Task to complete
Print the listing exactly, but only as far as the line containing "и реализации практики (технологии)". The first line and that line are both included.
*** Given data
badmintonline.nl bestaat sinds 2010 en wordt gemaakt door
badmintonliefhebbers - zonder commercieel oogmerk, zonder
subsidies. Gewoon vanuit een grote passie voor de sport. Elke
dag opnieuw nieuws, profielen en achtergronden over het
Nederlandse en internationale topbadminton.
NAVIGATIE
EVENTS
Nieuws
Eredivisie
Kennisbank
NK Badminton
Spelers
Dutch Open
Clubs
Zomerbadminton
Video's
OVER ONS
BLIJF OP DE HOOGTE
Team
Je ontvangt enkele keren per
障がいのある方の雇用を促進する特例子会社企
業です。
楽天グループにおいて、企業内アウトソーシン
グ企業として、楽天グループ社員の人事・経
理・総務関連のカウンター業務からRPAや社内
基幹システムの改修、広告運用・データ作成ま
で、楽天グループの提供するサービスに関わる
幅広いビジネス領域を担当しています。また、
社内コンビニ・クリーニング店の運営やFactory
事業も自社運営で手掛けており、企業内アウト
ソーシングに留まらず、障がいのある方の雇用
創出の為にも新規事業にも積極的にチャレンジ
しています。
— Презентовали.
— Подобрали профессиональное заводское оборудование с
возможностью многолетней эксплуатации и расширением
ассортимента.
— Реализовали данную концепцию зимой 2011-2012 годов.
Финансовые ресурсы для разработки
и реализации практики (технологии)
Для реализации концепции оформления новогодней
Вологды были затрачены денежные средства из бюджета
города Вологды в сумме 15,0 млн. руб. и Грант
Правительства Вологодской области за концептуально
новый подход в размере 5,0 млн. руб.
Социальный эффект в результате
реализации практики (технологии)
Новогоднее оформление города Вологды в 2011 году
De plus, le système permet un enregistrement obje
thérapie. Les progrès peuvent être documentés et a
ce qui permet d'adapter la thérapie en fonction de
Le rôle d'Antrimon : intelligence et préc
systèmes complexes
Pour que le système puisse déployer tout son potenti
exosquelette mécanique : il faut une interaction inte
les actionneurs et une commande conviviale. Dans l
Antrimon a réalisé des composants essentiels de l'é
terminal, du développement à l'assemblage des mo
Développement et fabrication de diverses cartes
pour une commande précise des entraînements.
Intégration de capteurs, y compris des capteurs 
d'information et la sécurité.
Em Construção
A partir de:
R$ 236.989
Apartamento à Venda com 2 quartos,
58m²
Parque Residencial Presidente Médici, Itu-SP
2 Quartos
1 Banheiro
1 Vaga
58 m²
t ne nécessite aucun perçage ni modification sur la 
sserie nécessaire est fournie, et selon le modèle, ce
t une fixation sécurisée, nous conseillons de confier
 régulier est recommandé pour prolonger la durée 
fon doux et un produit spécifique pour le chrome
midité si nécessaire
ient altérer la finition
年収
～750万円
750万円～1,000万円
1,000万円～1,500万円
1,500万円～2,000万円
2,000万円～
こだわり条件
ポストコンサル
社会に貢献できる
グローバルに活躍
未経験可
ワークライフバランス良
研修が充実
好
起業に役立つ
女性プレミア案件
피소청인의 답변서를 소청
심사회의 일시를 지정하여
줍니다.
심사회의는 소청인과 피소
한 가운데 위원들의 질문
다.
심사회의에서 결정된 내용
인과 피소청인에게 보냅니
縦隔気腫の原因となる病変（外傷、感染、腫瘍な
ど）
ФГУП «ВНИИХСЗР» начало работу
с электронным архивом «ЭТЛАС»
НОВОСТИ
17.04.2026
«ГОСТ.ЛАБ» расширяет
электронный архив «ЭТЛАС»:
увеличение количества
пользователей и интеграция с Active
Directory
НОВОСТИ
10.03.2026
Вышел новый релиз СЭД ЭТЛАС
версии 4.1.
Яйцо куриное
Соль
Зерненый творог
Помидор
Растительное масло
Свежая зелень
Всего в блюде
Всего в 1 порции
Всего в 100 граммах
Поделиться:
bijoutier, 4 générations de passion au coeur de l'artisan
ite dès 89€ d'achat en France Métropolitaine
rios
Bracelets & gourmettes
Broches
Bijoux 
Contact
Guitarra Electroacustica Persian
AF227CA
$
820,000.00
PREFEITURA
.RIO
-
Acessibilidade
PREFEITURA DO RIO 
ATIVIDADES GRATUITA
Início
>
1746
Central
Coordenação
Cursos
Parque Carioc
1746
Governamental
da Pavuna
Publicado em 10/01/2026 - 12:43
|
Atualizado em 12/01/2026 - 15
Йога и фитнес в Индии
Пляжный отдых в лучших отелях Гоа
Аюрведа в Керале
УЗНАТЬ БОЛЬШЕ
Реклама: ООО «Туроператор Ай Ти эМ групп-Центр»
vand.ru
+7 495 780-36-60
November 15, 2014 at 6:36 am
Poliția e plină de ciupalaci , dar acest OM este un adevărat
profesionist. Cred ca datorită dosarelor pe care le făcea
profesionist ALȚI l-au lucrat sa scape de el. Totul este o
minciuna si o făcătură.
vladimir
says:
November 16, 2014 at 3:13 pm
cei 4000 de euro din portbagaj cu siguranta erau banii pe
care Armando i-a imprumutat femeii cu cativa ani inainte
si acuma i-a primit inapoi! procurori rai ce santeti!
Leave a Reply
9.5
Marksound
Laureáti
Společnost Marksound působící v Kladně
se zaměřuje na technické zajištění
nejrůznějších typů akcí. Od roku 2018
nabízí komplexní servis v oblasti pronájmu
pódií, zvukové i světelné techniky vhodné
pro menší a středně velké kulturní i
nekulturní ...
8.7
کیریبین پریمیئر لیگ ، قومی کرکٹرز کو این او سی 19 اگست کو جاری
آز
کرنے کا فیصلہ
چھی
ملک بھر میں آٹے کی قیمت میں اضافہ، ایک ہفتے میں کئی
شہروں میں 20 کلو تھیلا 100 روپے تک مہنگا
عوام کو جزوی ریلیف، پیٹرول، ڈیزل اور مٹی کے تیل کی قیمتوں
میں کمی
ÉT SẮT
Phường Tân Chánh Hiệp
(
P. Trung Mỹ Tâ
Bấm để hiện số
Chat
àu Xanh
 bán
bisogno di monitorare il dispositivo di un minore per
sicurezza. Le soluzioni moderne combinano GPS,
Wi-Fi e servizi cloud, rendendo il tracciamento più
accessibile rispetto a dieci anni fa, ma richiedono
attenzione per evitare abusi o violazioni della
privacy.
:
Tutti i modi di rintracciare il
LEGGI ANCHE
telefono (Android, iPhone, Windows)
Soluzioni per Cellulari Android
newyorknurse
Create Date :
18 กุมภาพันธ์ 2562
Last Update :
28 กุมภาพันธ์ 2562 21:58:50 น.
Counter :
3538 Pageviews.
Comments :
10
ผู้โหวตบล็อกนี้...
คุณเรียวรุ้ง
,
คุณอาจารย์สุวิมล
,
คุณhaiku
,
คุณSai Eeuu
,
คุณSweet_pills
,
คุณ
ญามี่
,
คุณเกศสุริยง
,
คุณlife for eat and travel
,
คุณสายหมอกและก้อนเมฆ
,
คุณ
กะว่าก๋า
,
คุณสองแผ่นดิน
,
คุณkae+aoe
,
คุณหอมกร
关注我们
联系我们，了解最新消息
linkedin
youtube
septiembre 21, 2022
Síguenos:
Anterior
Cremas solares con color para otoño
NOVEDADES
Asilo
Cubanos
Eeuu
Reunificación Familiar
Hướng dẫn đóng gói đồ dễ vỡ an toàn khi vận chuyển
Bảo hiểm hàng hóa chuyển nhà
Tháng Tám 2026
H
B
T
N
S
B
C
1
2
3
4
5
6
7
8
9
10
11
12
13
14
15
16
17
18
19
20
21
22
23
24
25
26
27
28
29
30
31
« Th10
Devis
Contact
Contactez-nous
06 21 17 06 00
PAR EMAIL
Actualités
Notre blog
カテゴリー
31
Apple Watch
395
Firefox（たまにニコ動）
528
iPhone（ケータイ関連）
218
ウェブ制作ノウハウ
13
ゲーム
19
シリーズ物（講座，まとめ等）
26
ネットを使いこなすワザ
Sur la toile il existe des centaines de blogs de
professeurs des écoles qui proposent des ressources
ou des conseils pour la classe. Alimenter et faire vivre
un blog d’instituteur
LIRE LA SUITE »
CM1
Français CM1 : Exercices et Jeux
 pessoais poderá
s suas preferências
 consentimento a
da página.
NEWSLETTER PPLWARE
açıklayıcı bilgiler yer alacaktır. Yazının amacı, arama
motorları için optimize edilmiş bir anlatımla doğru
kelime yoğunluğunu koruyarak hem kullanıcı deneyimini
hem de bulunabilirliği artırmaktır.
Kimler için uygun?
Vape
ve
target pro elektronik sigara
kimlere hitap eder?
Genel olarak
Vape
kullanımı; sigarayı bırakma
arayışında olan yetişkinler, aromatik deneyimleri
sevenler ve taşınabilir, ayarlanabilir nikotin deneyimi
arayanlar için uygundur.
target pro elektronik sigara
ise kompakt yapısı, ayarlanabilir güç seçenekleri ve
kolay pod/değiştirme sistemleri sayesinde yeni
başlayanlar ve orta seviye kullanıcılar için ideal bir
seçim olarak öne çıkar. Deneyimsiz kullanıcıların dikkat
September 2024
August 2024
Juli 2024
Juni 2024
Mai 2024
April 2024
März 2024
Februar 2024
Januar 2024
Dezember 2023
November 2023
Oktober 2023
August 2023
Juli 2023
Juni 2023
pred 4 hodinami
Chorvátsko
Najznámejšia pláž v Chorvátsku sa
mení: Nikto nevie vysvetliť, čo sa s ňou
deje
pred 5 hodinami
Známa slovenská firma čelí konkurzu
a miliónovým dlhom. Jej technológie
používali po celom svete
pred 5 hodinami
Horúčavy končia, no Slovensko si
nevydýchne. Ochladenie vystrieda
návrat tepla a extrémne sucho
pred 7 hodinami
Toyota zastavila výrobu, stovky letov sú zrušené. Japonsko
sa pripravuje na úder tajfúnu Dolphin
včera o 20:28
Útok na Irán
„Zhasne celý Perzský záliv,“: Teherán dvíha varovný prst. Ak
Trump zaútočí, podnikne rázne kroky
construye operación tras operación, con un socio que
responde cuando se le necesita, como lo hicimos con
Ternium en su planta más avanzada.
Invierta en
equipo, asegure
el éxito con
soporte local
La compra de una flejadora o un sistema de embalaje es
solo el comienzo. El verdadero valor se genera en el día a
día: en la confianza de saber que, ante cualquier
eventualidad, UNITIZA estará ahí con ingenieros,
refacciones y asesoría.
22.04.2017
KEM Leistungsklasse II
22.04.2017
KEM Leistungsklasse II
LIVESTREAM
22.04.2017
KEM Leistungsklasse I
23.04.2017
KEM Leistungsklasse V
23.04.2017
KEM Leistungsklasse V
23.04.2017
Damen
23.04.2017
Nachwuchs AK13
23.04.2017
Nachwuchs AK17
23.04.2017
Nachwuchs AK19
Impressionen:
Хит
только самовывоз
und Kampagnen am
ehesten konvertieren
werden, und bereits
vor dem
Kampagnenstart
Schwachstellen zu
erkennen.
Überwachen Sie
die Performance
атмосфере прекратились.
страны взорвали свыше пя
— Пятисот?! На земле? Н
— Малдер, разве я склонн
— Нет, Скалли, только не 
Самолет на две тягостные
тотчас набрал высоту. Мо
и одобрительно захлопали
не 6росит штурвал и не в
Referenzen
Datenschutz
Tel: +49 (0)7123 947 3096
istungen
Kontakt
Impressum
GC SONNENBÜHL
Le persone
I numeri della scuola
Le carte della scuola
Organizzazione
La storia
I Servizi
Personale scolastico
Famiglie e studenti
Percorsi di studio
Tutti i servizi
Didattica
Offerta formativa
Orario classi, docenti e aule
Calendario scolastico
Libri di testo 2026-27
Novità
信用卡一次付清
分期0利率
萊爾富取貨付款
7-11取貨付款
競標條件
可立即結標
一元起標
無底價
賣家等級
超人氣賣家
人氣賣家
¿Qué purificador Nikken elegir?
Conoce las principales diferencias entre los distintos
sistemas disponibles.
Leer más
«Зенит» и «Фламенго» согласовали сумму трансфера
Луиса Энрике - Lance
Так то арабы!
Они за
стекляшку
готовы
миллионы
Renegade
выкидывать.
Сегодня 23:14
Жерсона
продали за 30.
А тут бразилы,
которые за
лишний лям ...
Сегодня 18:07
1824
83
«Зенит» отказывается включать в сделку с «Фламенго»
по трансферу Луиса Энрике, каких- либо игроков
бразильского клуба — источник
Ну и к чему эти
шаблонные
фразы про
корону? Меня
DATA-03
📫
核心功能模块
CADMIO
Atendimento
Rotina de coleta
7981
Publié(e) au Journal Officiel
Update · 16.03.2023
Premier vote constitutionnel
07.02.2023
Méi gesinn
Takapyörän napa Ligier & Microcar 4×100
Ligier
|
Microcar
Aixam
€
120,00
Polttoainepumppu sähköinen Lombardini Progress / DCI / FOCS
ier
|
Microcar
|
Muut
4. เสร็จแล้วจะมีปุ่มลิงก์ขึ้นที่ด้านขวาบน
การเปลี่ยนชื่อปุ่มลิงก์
******
Expected output
badmintonline.nl bestaat sinds 2010 en wordt gemaakt door
badmintonliefhebbers - zonder commercieel oogmerk, zonder
subsidies. Gewoon vanuit een grote passie voor de sport. Elke
dag opnieuw nieuws, profielen en achtergronden over het
Nederlandse en internationale topbadminton.
NAVIGATIE
EVENTS
Nieuws
Eredivisie
Kennisbank
NK Badminton
Spelers
Dutch Open
Clubs
Zomerbadminton
Video's
OVER ONS
BLIJF OP DE HOOGTE
Team
Je ontvangt enkele keren per
障がいのある方の雇用を促進する特例子会社企
業です。
楽天グループにおいて、企業内アウトソーシン
グ企業として、楽天グループ社員の人事・経
理・総務関連のカウンター業務からRPAや社内
基幹システムの改修、広告運用・データ作成ま
で、楽天グループの提供するサービスに関わる
幅広いビジネス領域を担当しています。また、
社内コンビニ・クリーニング店の運営やFactory
事業も自社運営で手掛けており、企業内アウト
ソーシングに留まらず、障がいのある方の雇用
創出の為にも新規事業にも積極的にチャレンジ
しています。
— Презентовали.
— Подобрали профессиональное заводское оборудование с
возможностью многолетней эксплуатации и расширением
ассортимента.
— Реализовали данную концепцию зимой 2011-2012 годов.
Финансовые ресурсы для разработки
и реализации практики (технологии)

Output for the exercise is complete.